Moreover, this issue talks about a bug, and more precisely about a crash that occurs when an “attacker tries to update a node way too fast”. And that is exactly what we need: a crash to trigger an error and obtain our flag 🙂 we are now sure that we are on the right track!
The author explains that to generate the crash, it is enough to query the same node multiple times within a few seconds for the code to crash due to the insertion of a null byte in the database file:

Right after that, he writes a Python script that fuzzes the same node and shows that it crashes within a few seconds. However, in our case, it is not possible to fuzz or generate traffic with multiple simultaneous requests due to the challenge environment:

Continuing our reading, we notice an important piece of information (which I will summarize here, but which you can read in detail directly in the issue):
“Well, when two users each send an HTTP request to the Flask server, the server handles them asynchronously, meaning this opens up multithreading. One thread (or request) tries to perform a write to the db while the second thread has just started and is behind the first thread by 0.02 seconds, for example.
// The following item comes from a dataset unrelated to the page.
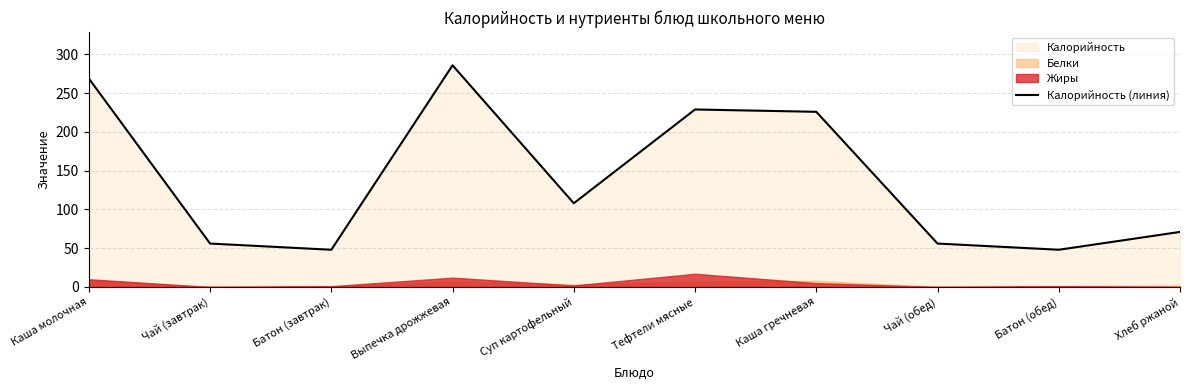

Rank the categories by value from lowest to highest.

Батон (завтрак), Батон (обед), Чай (завтрак), Чай (обед), Хлеб ржаной, Суп картофельный, Каша гречневая, Тефтели мясные, Каша молочная, Выпечка дрожжевая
Then this race condition somehow corrupts the last byte of the db.”
In summary, tinydb does not support multithreaded writes, whereas a Flask server (used here by the author) opens multiple threads when two users send the same HTTP request. The problem in our case is that the backend does not seem to explicitly use a Flask server.
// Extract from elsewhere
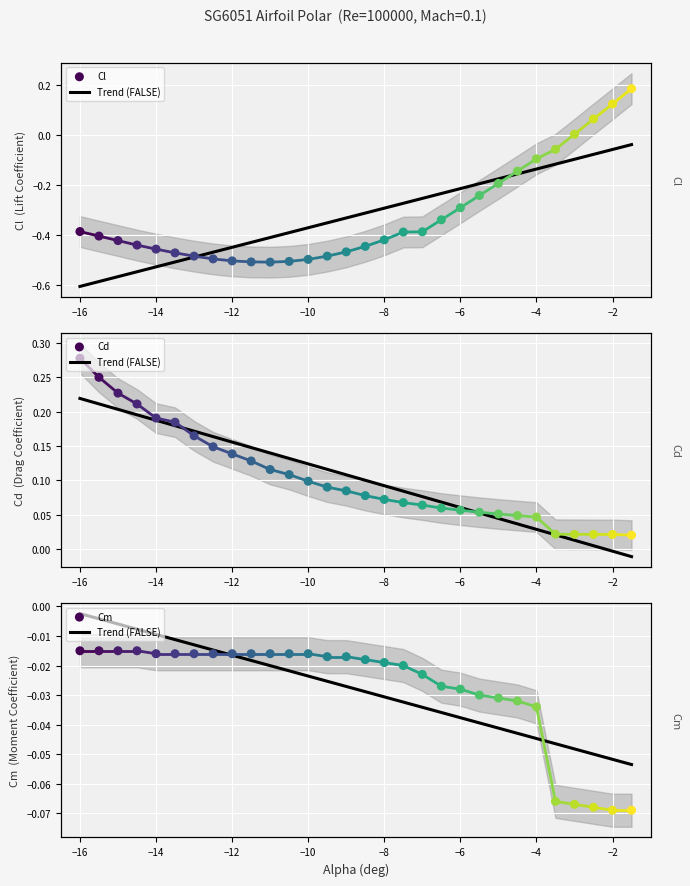

What are all the series names shown in the legend?

Cl, Cd, Cm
II. Exploiting GraphQL queries
However, we can notice a crucial feature in the code above:
def resolve_update_post(self, info, id, content):
t = threading.Thread(target=GraphqlQuery.update_post_in_db, args=[id, content])
t.start()
threads.append(t)
This feature is used when updating a post. It does not directly update the post but instead launches a thread that executes update_post_in_db, which then updates the database.
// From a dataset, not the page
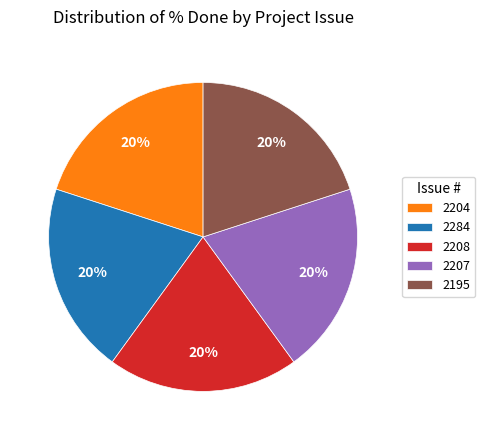

How many segments does this pie chart have?

5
Our deduction can be the following: if we manage to send multiple “post” updates at the same time, the application will open several threads simultaneously, which should trigger a crash since the code uses a library version that contains the bug :)
According to the documentation of the graphene library in Python and the GraphQL syntax, to modify a post we can use the following query:
{
updatePost(id: 1, content: "b4n3")
}
Result: the post is correctly updated:

Now, is it possible to send multiple updates at once with GraphQL in a single query? After doing some research and finding the correct syntax, the answer is yes:
{
a: updatePost(id: 1, content: "b4n3")
b: updatePost(id: 1, content: "b4n3")
c: updatePost(id: 1, content: "b4n3")
d: updatePost(id: 1, content: "b4n3")
e: updatePost(id: 1, content: "b4n3")
}
Sometimes it is necessary to send the payload multiple times to successfully trigger a crash, but here is the flag:


The Flag:
FLAG{M4ke_It_Cr4sh_Th3y_Sa1d?!}
Conclusion
This challenge is very interesting because it demonstrates the importance and methodology of vulnerability research in dependencies and libraries associated with audited source code. It is always important to check the versions used, as well as all associated bugs and/or vulnerabilities.